A Higher Place in Heaven "Prequel" to Second Samuel
Wednesday 9 September 2009
At the New Hope plantation just outside the city limits of Second Samuel, there wasn’t much to do in 1925. Miss Madison and Miss Simpson liked to spend their days sitting on the front porch watching and waving as the neighbors drove down the road. But this is a special weekend, tomorrow is Confederate Memorial Day and Miss Madison oldest son is visiting to give a speech in hopes of a political career.
That evening “Son” finds out that Miss Madison, a middle-aged white lady, has rewritten her will and left the family plantation to her lifelong housekeeper and friend Miss Simpson, a black woman.
Miss Simpson is a child of Madison slaves; she has always lived at New Hope, she helped raise him and his younger brother “Frisky” with her son, “Ulysses”. But “Son” sees black ownership as a dangerous threat to the Madison legacy and Southern society, which was still clinging to confederate ideals.

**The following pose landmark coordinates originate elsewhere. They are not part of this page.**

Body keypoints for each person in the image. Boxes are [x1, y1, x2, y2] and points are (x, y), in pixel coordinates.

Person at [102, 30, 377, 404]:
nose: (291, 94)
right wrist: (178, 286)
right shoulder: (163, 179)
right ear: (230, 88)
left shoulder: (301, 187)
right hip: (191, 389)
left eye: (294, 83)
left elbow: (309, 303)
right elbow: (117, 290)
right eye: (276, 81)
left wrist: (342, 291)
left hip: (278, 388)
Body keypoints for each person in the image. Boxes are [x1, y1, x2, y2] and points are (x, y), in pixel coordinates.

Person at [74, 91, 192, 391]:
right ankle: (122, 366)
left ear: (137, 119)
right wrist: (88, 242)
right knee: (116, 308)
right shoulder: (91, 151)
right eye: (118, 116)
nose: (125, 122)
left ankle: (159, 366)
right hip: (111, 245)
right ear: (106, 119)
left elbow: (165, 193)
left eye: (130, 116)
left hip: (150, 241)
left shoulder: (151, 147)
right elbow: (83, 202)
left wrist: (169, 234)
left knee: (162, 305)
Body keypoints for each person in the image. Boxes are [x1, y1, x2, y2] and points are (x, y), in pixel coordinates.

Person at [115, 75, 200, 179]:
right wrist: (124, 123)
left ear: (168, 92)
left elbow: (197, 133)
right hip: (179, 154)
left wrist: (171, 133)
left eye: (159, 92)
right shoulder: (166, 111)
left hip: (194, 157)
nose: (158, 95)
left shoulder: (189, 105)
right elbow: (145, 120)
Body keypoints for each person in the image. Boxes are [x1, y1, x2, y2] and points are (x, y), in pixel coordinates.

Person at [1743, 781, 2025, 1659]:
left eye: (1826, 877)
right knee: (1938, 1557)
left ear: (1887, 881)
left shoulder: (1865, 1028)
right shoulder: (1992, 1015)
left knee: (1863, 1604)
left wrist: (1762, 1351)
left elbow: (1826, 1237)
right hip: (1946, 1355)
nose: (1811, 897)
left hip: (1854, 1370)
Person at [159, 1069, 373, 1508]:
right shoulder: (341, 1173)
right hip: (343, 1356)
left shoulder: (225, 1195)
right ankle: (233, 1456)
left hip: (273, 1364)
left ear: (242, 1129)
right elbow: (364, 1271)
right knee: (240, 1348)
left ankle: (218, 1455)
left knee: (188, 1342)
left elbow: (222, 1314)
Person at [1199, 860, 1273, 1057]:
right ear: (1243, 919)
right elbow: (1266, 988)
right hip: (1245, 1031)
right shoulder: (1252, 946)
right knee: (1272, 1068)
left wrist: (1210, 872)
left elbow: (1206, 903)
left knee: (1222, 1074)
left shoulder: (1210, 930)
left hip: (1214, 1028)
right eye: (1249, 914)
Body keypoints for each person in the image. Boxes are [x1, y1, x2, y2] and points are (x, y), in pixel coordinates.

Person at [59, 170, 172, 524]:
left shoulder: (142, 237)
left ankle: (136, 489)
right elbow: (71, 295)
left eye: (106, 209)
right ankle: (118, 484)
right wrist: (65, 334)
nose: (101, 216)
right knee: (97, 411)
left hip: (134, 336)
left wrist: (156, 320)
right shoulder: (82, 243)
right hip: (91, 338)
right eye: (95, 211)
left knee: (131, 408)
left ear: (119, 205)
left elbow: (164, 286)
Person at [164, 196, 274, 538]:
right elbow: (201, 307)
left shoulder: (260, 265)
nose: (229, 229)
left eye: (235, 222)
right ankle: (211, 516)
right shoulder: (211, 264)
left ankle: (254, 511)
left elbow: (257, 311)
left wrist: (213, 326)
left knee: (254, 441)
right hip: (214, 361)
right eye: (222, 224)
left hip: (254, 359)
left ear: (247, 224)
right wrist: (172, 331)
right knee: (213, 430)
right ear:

Also debated on the porch are teenagers Frisky and Ulysses’ futures. Lifelong best friends, they would like to go to college together -- but can they in 1920’s America?
Miss Madison’s daughter-in-law Billie Augusta works to bring her strong-willed husband and equally stubborn mother-in-law together.
It’s a story about people of good will who are trying their best to do the right thing, although they may be misguided in what they assume is right They will have to undergo a change in thinking, but the desire to do what they believe their fathers and mothers and grandfathers desired, makes that change possible.
A Higher Place in Heaven is a compassionate story about race dynamics, family and it explores how a past informs the present and affects the future. Family feuding reveals a long-buried secret in this graceful comedy about friendship, change, and doing the right thing.